Soak roll in lukewarm water then squeeze well. Peel onions and chop finely.
Preheat oven to 180°C (approximately 350°F).
Mix ground meat with bread, raw egg, onion and parsley. Season mixture with salt, pepper, thyme and dried marjoram.
Fill a small, greased loaf tin (10 x 15 cm)(approximately 4 x 6 inches) with half of the meat mixture and top with hardboiled eggs and cooked carrots. Pour remaining meat mixture on top and bake in preheated oven for about 60 minutes.
Rinse and peel potatoes. Cook potatoes in salted water for about 30 minutes, then drain and press through a ricer or mash. Add milk, cream, and 40 grams (approximately 3 tablespoons) butter. Season with salt, pepper and nutmeg to taste.

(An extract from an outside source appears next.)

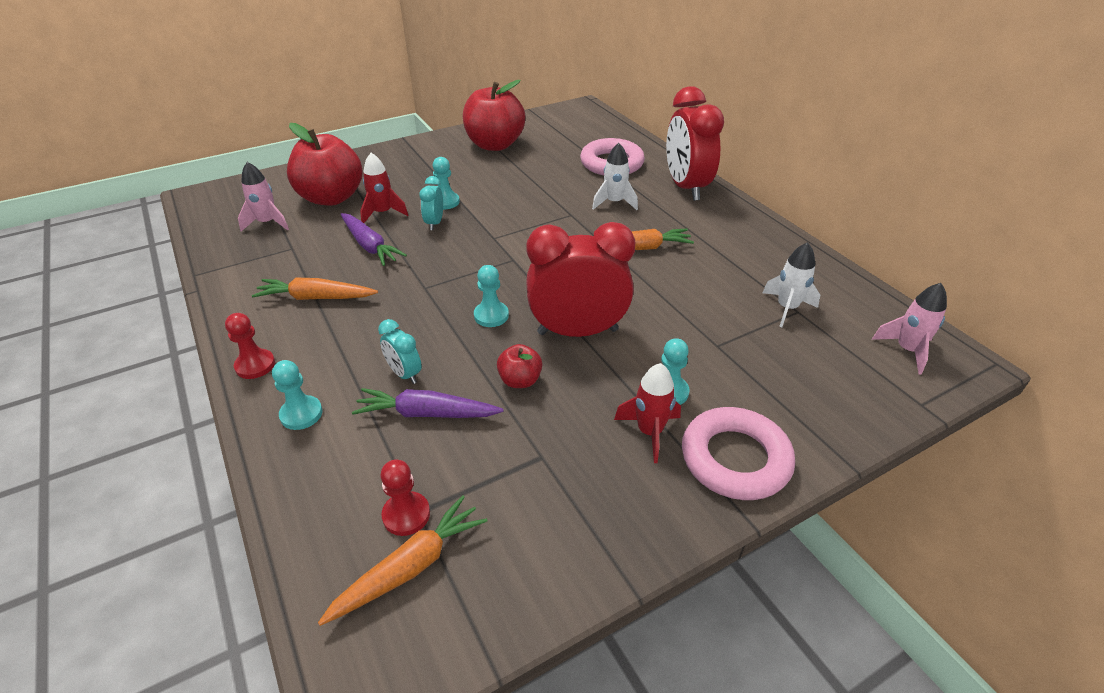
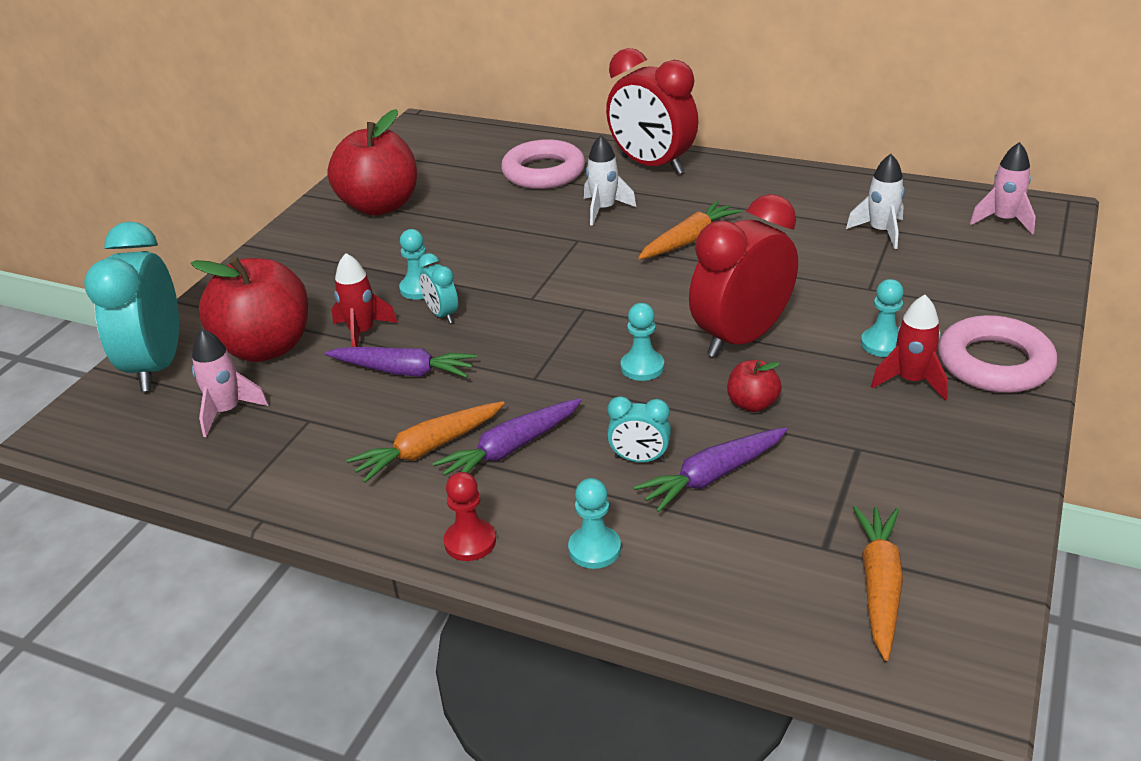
camera: 35 degrees left, 5 degrees down
(276, 183) = (157, 366): none -> turquoise clock
(351, 323) = (510, 449): none -> purple carrot
(406, 515) = (818, 556): red pawn -> none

Rinse, peel, and slice carrots. Sauté carrots in 10 grams (approximately 3/4 tablespoon) melted butter, then add a little water and salt and cook, covered, for 7-8 minutes. Bring gravy to a boil in a saucepan and whisk in flour-butter (knead together equal parts soft butter and flour) to thicken the gravy.
Invert loaf pan and unmold meatloaf onto a serving platter. Cut into slices and serve with mashed potatoes, carrots and gravy.